#### Material provided

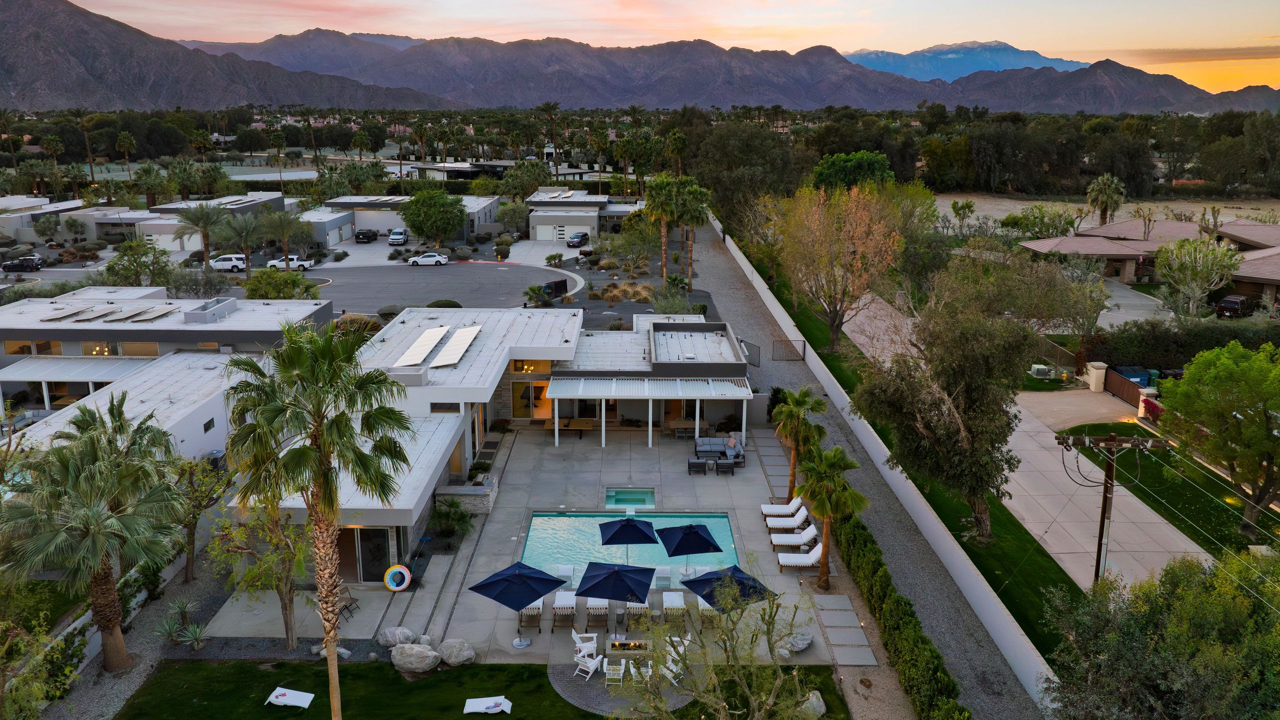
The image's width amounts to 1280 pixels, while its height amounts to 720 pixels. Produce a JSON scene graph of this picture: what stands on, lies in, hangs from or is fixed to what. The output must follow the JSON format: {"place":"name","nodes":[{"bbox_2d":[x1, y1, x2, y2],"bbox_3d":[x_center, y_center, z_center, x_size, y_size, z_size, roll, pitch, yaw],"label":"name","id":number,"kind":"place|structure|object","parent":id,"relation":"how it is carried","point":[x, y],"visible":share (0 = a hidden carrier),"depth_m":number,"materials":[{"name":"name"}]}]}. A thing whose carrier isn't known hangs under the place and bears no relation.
{"place":"outdoors","nodes":[
{"label":"outdoors","id":0,"kind":"place"},
{"bbox_2d":[1,190,285,250],"label":"house","id":1,"kind":"structure","parent":0,"point":[96,234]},
{"bbox_2d":[0,290,329,456],"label":"house","id":2,"kind":"structure","parent":0,"point":[204,419],"depth_m":38.31,"materials":[{"name":"white"}]},
{"bbox_2d":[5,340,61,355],"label":"window","id":3,"kind":"structure","parent":2,"relation":"in","point":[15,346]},
{"bbox_2d":[40,305,95,321],"bbox_3d":[-31.580,-2.612,49.042,1.175,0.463,2.560,0,14,0],"label":"solar panel","id":4,"kind":"object","parent":2,"relation":"on","point":[63,314],"visible":0.98,"depth_m":48.71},
{"bbox_2d":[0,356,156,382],"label":"awning","id":5,"kind":"object","parent":2,"relation":"attached to","point":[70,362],"visible":0.92,"depth_m":43.98,"materials":[{"name":"white"}]},
{"bbox_2d":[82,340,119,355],"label":"window","id":6,"kind":"structure","parent":2,"relation":"in","point":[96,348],"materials":[{"name":"glass"}]},
{"bbox_2d":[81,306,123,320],"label":"solar panel","id":7,"kind":"object","parent":2,"relation":"on","point":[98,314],"visible":0.98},
{"bbox_2d":[119,341,159,355],"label":"window","id":8,"kind":"structure","parent":2,"relation":"in","point":[133,346],"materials":[{"name":"glass"}]},
{"bbox_2d":[123,304,179,321],"bbox_3d":[-25.956,-2.545,47.361,1.187,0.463,2.577,0,14,0],"label":"solar panel","id":9,"kind":"object","parent":2,"relation":"on","point":[149,316],"visible":0.99,"depth_m":47.01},
{"bbox_2d":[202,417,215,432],"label":"window","id":10,"kind":"structure","parent":2,"relation":"in","point":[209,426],"depth_m":35.30,"materials":[{"name":"black"}]},
{"bbox_2d":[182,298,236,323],"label":"rooftop unit","id":11,"kind":"object","parent":2,"relation":"on","point":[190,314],"visible":0.98,"depth_m":47.14,"materials":[{"name":"grey"}]},
{"bbox_2d":[0,0,451,113],"label":"mountain","id":12,"kind":"structure","parent":0,"point":[5,81],"materials":[{"name":"stone"}]},
{"bbox_2d":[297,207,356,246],"label":"garage","id":13,"kind":"structure","parent":0,"point":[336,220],"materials":[{"name":"white"}]},
{"bbox_2d":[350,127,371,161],"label":"palm tree","id":14,"kind":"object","parent":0,"point":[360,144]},
{"bbox_2d":[312,193,504,242],"label":"building","id":15,"kind":"structure","parent":0,"point":[383,225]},
{"bbox_2d":[242,262,576,315],"label":"road","id":16,"kind":"structure","parent":0,"point":[408,275],"materials":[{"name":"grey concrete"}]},
{"bbox_2d":[208,253,248,271],"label":"white suv","id":17,"kind":"object","parent":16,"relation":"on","point":[241,261],"visible":0.82,"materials":[{"name":"white metal"}]},
{"bbox_2d":[266,255,313,269],"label":"white pickup truck","id":18,"kind":"object","parent":16,"relation":"on","point":[299,264],"visible":0.86,"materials":[{"name":"white"}]},
{"bbox_2d":[406,252,448,265],"label":"white car","id":19,"kind":"object","parent":16,"relation":"on","point":[438,259],"visible":0.99,"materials":[{"name":"white metal"}]},
{"bbox_2d":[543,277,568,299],"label":"fence","id":20,"kind":"object","parent":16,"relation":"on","point":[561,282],"visible":0.75,"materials":[{"name":"black"}]},
{"bbox_2d":[113,657,850,719],"label":"lawn","id":21,"kind":"structure","parent":0,"point":[197,664],"materials":[{"name":"green plant"}]},
{"bbox_2d":[264,686,314,708],"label":"cornhole board","id":22,"kind":"object","parent":21,"relation":"on","point":[285,691],"visible":1,"depth_m":23.69,"materials":[{"name":"white"}]},
{"bbox_2d":[220,320,422,719],"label":"palm tree","id":23,"kind":"object","parent":21,"relation":"on","point":[318,417],"visible":1,"depth_m":18.29,"materials":[{"name":"plant"}]},
{"bbox_2d":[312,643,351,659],"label":"rock","id":24,"kind":"object","parent":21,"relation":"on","point":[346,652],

########

> _Task statement_: Word for word, reproduce all of the data, but keep out the pictures.

> _Exercise answer_:
The image's width amounts to 1280 pixels, while its height amounts to 720 pixels. Produce a JSON scene graph of this picture: what stands on, lies in, hangs from or is fixed to what. The output must follow the JSON format: {"place":"name","nodes":[{"bbox_2d":[x1, y1, x2, y2],"bbox_3d":[x_center, y_center, z_center, x_size, y_size, z_size, roll, pitch, yaw],"label":"name","id":number,"kind":"place|structure|object","parent":id,"relation":"how it is carried","point":[x, y],"visible":share (0 = a hidden carrier),"depth_m":number,"materials":[{"name":"name"}]}]}. A thing whose carrier isn't known hangs under the place and bears no relation.
{"place":"outdoors","nodes":[
{"label":"outdoors","id":0,"kind":"place"},
{"bbox_2d":[1,190,285,250],"label":"house","id":1,"kind":"structure","parent":0,"point":[96,234]},
{"bbox_2d":[0,290,329,456],"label":"house","id":2,"kind":"structure","parent":0,"point":[204,419],"depth_m":38.31,"materials":[{"name":"white"}]},
{"bbox_2d":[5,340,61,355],"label":"window","id":3,"kind":"structure","parent":2,"relation":"in","point":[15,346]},
{"bbox_2d":[40,305,95,321],"bbox_3d":[-31.580,-2.612,49.042,1.175,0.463,2.560,0,14,0],"label":"solar panel","id":4,"kind":"object","parent":2,"relation":"on","point":[63,314],"visible":0.98,"depth_m":48.71},
{"bbox_2d":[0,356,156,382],"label":"awning","id":5,"kind":"object","parent":2,"relation":"attached to","point":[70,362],"visible":0.92,"depth_m":43.98,"materials":[{"name":"white"}]},
{"bbox_2d":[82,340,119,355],"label":"window","id":6,"kind":"structure","parent":2,"relation":"in","point":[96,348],"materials":[{"name":"glass"}]},
{"bbox_2d":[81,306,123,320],"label":"solar panel","id":7,"kind":"object","parent":2,"relation":"on","point":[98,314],"visible":0.98},
{"bbox_2d":[119,341,159,355],"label":"window","id":8,"kind":"structure","parent":2,"relation":"in","point":[133,346],"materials":[{"name":"glass"}]},
{"bbox_2d":[123,304,179,321],"bbox_3d":[-25.956,-2.545,47.361,1.187,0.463,2.577,0,14,0],"label":"solar panel","id":9,"kind":"object","parent":2,"relation":"on","point":[149,316],"visible":0.99,"depth_m":47.01},
{"bbox_2d":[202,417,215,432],"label":"window","id":10,"kind":"structure","parent":2,"relation":"in","point":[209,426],"depth_m":35.30,"materials":[{"name":"black"}]},
{"bbox_2d":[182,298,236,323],"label":"rooftop unit","id":11,"kind":"object","parent":2,"relation":"on","point":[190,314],"visible":0.98,"depth_m":47.14,"materials":[{"name":"grey"}]},
{"bbox_2d":[0,0,451,113],"label":"mountain","id":12,"kind":"structure","parent":0,"point":[5,81],"materials":[{"name":"stone"}]},
{"bbox_2d":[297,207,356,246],"label":"garage","id":13,"kind":"structure","parent":0,"point":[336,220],"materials":[{"name":"white"}]},
{"bbox_2d":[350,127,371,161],"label":"palm tree","id":14,"kind":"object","parent":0,"point":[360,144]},
{"bbox_2d":[312,193,504,242],"label":"building","id":15,"kind":"structure","parent":0,"point":[383,225]},
{"bbox_2d":[242,262,576,315],"label":"road","id":16,"kind":"structure","parent":0,"point":[408,275],"materials":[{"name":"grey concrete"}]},
{"bbox_2d":[208,253,248,271],"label":"white suv","id":17,"kind":"object","parent":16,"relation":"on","point":[241,261],"visible":0.82,"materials":[{"name":"white metal"}]},
{"bbox_2d":[266,255,313,269],"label":"white pickup truck","id":18,"kind":"object","parent":16,"relation":"on","point":[299,264],"visible":0.86,"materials":[{"name":"white"}]},
{"bbox_2d":[406,252,448,265],"label":"white car","id":19,"kind":"object","parent":16,"relation":"on","point":[438,259],"visible":0.99,"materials":[{"name":"white metal"}]},
{"bbox_2d":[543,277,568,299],"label":"fence","id":20,"kind":"object","parent":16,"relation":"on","point":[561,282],"visible":0.75,"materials":[{"name":"black"}]},
{"bbox_2d":[113,657,850,719],"label":"lawn","id":21,"kind":"structure","parent":0,"point":[197,664],"materials":[{"name":"green plant"}]},
{"bbox_2d":[264,686,314,708],"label":"cornhole board","id":22,"kind":"object","parent":21,"relation":"on","point":[285,691],"visible":1,"depth_m":23.69,"materials":[{"name":"white"}]},
{"bbox_2d":[220,320,422,719],"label":"palm tree","id":23,"kind":"object","parent":21,"relation":"on","point":[318,417],"visible":1,"depth_m":18.29,"materials":[{"name":"plant"}]},
{"bbox_2d":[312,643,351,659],"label":"rock","id":24,"kind":"object","parent":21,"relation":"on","point":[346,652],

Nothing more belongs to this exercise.